What this task involves » What appears from the first line of the records below through the line containing "Ook daar denken we graag" must be reproduced verbatim.
━━ Records supplied
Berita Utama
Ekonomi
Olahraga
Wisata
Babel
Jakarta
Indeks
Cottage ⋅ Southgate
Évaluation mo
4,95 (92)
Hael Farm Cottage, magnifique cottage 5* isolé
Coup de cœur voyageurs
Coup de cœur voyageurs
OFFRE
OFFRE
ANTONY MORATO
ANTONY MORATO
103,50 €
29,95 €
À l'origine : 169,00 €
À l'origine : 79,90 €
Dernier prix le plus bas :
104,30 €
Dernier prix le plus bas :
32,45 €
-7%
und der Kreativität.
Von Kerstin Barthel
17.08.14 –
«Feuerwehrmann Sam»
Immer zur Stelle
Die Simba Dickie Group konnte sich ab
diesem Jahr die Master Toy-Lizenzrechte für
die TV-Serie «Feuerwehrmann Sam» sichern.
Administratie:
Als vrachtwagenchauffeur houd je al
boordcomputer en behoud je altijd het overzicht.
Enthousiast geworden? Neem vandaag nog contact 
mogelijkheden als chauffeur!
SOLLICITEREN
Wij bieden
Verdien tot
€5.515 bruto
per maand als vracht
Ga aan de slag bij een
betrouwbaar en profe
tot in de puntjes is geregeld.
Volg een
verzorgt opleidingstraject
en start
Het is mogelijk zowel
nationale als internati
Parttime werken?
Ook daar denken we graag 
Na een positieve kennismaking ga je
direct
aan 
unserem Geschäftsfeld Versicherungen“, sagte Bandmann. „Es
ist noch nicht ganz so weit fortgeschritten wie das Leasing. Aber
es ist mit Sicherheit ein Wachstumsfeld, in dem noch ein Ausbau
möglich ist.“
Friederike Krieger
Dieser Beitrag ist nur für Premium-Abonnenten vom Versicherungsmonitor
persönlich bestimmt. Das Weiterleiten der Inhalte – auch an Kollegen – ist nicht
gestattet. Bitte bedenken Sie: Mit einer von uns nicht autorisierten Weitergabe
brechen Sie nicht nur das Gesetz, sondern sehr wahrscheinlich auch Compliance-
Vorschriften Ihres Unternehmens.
━━━━
Solved exercise »
Berita Utama
Ekonomi
Olahraga
Wisata
Babel
Jakarta
Indeks
Cottage ⋅ Southgate
Évaluation mo
4,95 (92)
Hael Farm Cottage, magnifique cottage 5* isolé
Coup de cœur voyageurs
Coup de cœur voyageurs
OFFRE
OFFRE
ANTONY MORATO
ANTONY MORATO
103,50 €
29,95 €
À l'origine : 169,00 €
À l'origine : 79,90 €
Dernier prix le plus bas :
104,30 €
Dernier prix le plus bas :
32,45 €
-7%
und der Kreativität.
Von Kerstin Barthel
17.08.14 –
«Feuerwehrmann Sam»
Immer zur Stelle
Die Simba Dickie Group konnte sich ab
diesem Jahr die Master Toy-Lizenzrechte für
die TV-Serie «Feuerwehrmann Sam» sichern.
Administratie:
Als vrachtwagenchauffeur houd je al
boordcomputer en behoud je altijd het overzicht.
Enthousiast geworden? Neem vandaag nog contact 
mogelijkheden als chauffeur!
SOLLICITEREN
Wij bieden
Verdien tot
€5.515 bruto
per maand als vracht
Ga aan de slag bij een
betrouwbaar en profe
tot in de puntjes is geregeld.
Volg een
verzorgt opleidingstraject
en start
Het is mogelijk zowel
nationale als internati
Parttime werken?
Ook daar denken we graag 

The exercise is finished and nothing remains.